◆ Texto selecionado:
A crise da legalidade no Rio e o colapso da autoridade constitucional

A crise da legalidade no Rio e o colapso da autoridade constitucional

Por João de Holanda Farias, Advogado

A autoridade constitucional é o poder do Estado quando ele atua sob o império da lei, e não acima dela. Quando um governante transforma a Constituição em inimiga e o controle judicial em obstáculo, o que colapsa não é o Estado, mas a legitimidade que o sustenta. É esse o sentido mais grave da crise institucional que se repete no país: o da erosão da autoridade que emana da Constituição — e não da força.

O governador do Rio de Janeiro, Cláudio Castro, ao chamar os suspeitos presos na mais letal operação policial da história fluminense de “filhotes da ADPF maldita”, não ofendeu apenas o Supremo Tribunal Federal. Ofendeu o próprio Estado de Direito. A fala não é apenas um desabafo político; é uma confissão de que o poder público perdeu o controle sobre o que deveria governar — a legalidade, a racionalidade e o monopólio legítimo da força.

A ADPF 635, conhecida como “ADPF das Favelas”, não criou o crime nem a violência; criou limites constitucionais à barbárie estatal. Nasceu da constatação de que a letalidade policial no Rio não era uma falha eventual, mas uma política de morte continuada. Ao chamar de “maldita” a decisão que impõe controle e transparência à repressão armada, o governador revela um Estado que confunde autoridade com impunidade e justiça com extermínio.

◆ Dados fornecidos:
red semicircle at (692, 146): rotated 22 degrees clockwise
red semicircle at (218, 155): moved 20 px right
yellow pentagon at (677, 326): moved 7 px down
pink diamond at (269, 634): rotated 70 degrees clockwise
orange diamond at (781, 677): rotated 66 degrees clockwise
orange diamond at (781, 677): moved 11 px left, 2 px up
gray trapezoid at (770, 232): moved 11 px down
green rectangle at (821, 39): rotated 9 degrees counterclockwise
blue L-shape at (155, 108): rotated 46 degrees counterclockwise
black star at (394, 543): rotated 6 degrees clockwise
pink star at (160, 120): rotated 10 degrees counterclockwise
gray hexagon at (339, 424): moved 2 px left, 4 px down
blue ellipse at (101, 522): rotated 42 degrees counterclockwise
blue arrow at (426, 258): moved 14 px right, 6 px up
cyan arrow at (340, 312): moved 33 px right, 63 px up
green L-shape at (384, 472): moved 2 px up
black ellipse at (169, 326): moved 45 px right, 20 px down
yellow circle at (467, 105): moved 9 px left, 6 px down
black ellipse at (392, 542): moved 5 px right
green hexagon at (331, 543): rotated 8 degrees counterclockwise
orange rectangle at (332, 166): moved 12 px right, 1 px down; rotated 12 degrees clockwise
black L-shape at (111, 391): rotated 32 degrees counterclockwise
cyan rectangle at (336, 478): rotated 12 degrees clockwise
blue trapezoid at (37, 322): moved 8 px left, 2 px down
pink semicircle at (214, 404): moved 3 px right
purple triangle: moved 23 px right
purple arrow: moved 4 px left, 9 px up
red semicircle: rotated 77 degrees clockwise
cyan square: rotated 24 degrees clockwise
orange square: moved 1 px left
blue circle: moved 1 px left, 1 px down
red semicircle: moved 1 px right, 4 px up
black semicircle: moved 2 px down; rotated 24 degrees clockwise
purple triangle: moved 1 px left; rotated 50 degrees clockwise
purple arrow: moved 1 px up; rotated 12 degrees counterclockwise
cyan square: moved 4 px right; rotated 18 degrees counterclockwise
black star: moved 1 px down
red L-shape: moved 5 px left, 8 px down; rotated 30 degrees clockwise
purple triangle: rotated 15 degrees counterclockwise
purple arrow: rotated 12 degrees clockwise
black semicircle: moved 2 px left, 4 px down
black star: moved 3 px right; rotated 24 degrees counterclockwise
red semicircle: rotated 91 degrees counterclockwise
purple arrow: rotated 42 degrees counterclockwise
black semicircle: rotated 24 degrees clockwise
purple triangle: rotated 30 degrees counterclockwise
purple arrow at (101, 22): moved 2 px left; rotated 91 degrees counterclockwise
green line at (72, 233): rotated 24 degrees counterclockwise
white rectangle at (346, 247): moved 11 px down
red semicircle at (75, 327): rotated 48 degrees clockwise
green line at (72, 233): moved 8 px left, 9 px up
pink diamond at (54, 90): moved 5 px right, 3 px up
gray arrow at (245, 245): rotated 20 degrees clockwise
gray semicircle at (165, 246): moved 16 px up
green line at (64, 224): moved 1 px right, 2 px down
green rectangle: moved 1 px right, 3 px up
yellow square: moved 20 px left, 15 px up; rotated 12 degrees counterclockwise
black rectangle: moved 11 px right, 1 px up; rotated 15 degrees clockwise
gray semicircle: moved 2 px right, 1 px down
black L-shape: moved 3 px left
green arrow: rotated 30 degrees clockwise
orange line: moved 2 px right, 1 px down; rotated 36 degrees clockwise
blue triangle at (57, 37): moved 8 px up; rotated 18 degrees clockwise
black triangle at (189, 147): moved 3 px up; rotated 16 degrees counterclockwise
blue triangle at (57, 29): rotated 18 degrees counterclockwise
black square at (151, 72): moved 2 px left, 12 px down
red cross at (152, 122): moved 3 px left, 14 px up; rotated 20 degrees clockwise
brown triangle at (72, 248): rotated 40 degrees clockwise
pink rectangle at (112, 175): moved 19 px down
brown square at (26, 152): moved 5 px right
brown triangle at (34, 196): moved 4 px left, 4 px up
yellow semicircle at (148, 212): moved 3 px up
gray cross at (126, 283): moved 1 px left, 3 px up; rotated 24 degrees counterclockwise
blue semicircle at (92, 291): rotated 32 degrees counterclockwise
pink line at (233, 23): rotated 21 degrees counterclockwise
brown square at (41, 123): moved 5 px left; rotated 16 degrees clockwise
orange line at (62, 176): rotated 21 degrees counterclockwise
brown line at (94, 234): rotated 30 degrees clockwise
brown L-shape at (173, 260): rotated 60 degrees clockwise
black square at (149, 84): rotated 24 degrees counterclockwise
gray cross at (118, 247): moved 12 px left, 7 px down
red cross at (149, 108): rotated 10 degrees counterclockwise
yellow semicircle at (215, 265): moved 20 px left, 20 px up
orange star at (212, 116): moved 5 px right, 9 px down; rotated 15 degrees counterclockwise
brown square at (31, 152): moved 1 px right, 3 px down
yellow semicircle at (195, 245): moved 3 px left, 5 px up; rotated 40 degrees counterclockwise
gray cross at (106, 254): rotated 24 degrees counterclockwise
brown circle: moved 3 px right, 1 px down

◆ Suas tarefas:
a – Diga se cada afirmação concorda com o texto sobre a crise da legalidade no Rio, respondendo sim ou não e citando literalmente as palavras do texto que decidem: (i) a ADPF 635 também é chamada de "ADPF das Favelas"; (ii) a ADPF 635 criou o crime e a violência; (iii) a fala do governador é apenas um desabafo político.
b – Continue o texto sobre a crise da legalidade no Rio, começando logo depois da última frase.
Os dados não têm nenhum papel nesta atividade.

◆ Respostas numeradas:
a –
(i) Sim: "A ADPF 635, conhecida como “ADPF das Favelas”".
(ii) Não: "não criou o crime nem a violência".
(iii) Não: "A fala não é apenas um desabafo político".

b –
A operação que deixou mais de sessenta mortos não é apenas uma tragédia humana — é o retrato da falência do Estado democrático. Um governo que mede eficiência pelo número de corpos empilhados assume, sem pudor, o papel do crime que diz combater. A criminalidade organizada se alimenta da mesma lógica da desordem e da força bruta, e o poder público, ao imitá-la, perde o direito moral de se distinguir dela.

O discurso de Castro — que chama “filhotes da ADPF” aqueles que morreram — é a síntese perversa da inversão institucional brasileira: o Supremo, que cumpre o papel de conter abusos, é transformado em inimigo; e o Estado, que deveria proteger, celebra a morte. Quando o governante faz da desobediência judicial um ato de coragem, o que está em risco não é apenas a Constituição — é a própria ideia de civilização.